§ LISTED ENTRIES
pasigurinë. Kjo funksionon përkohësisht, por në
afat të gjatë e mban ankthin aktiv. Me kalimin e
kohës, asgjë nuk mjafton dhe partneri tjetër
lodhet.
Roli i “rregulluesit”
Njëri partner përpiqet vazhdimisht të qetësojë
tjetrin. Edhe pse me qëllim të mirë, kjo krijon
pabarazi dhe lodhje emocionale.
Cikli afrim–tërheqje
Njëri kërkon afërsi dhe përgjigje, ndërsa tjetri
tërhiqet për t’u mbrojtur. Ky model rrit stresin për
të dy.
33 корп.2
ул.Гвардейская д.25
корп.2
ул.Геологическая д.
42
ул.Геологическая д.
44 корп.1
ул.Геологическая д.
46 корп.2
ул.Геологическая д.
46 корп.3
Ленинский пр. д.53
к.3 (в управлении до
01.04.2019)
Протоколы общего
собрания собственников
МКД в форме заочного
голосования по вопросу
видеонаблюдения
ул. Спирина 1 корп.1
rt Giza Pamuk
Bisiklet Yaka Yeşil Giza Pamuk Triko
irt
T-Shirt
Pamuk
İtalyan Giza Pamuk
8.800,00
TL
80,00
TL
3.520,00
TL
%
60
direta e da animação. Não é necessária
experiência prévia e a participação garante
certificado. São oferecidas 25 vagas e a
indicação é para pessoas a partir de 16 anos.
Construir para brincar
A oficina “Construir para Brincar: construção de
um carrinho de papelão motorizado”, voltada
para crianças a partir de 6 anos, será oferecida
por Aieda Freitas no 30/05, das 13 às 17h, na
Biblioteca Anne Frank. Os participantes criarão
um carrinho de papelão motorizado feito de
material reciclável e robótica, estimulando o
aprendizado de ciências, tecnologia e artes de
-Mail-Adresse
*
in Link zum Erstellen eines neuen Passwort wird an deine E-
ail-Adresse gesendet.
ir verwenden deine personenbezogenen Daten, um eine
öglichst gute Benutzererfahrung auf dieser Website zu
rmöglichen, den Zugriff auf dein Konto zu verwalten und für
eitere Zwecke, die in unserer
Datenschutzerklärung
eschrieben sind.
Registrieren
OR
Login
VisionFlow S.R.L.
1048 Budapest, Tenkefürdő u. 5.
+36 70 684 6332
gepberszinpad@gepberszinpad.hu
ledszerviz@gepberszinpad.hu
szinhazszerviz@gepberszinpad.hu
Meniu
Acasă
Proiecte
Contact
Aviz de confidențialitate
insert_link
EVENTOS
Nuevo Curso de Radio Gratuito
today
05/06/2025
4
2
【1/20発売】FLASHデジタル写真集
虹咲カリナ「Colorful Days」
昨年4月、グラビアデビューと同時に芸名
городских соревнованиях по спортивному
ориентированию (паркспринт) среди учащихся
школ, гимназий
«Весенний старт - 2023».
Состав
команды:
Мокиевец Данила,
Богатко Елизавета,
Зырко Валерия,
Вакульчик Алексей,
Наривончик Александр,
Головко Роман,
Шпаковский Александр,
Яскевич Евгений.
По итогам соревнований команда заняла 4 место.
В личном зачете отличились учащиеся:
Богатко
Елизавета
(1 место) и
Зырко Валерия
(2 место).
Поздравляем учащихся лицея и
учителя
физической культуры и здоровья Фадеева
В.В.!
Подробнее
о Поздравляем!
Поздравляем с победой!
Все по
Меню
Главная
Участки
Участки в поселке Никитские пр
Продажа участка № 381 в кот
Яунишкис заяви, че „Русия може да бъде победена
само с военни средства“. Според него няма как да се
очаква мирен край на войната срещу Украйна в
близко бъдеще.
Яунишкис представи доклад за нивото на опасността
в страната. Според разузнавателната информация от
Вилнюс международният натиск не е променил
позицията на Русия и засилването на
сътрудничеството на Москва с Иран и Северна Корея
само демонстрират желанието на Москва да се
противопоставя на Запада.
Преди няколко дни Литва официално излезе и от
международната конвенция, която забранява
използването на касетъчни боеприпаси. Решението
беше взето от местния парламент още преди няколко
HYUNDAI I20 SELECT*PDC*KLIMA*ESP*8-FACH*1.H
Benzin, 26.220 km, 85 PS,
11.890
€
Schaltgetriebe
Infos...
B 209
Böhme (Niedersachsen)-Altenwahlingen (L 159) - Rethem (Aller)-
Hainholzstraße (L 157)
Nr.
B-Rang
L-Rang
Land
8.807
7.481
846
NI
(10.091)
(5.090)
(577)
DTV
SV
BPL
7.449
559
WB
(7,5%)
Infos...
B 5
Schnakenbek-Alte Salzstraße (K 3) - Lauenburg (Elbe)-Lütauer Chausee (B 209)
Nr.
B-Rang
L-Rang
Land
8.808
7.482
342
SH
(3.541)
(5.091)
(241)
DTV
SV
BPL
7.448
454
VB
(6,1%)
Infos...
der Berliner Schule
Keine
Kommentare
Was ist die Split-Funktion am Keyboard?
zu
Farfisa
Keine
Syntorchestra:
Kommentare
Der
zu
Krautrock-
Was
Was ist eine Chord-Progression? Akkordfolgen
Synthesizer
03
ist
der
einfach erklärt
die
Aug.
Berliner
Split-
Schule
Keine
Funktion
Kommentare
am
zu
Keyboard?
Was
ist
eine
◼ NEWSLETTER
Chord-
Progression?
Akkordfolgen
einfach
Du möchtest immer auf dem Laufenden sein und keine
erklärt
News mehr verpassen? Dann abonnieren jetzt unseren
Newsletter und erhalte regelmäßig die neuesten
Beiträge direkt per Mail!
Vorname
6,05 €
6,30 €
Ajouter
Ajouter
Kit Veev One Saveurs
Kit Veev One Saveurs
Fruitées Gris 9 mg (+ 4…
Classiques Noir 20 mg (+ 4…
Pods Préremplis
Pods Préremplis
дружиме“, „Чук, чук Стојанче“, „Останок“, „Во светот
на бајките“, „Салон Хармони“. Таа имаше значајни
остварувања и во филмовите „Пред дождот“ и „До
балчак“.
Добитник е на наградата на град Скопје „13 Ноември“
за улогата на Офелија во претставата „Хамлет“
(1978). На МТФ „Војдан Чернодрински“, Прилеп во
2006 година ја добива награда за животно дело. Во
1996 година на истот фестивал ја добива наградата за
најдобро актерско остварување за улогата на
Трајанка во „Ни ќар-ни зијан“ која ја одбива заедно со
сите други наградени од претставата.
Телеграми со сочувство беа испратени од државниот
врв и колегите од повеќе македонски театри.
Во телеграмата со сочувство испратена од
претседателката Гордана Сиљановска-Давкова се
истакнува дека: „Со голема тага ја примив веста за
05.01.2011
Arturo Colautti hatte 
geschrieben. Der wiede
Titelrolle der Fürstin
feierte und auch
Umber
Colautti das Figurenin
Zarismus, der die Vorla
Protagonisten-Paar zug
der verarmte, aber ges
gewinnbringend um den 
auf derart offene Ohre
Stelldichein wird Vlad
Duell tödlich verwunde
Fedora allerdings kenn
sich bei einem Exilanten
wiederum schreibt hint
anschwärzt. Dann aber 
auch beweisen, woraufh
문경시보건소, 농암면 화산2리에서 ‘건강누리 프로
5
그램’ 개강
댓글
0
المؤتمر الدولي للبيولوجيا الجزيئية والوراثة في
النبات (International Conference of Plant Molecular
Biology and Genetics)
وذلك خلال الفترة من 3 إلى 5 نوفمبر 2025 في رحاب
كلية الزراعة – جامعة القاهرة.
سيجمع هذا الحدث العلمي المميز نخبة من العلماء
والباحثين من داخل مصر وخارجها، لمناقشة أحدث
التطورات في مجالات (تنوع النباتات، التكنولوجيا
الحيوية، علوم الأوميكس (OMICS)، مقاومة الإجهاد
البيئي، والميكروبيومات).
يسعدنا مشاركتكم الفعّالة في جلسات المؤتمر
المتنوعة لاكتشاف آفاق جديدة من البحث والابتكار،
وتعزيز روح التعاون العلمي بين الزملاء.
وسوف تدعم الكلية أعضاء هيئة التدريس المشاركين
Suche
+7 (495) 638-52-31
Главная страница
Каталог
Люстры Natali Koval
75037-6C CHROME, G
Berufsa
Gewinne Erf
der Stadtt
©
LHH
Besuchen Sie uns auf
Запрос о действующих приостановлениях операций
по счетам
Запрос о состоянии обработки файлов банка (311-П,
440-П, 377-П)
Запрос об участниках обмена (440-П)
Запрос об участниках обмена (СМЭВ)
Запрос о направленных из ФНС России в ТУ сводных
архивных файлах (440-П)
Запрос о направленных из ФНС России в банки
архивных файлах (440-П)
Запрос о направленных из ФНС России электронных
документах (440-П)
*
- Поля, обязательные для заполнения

§ YOUR TASK
Scan the material above for "Според". Copy every line where it appears.

§ ANSWER TO THIS PROBLEM
само с военни средства“. Според него няма как да се
в страната. Според разузнавателната информация от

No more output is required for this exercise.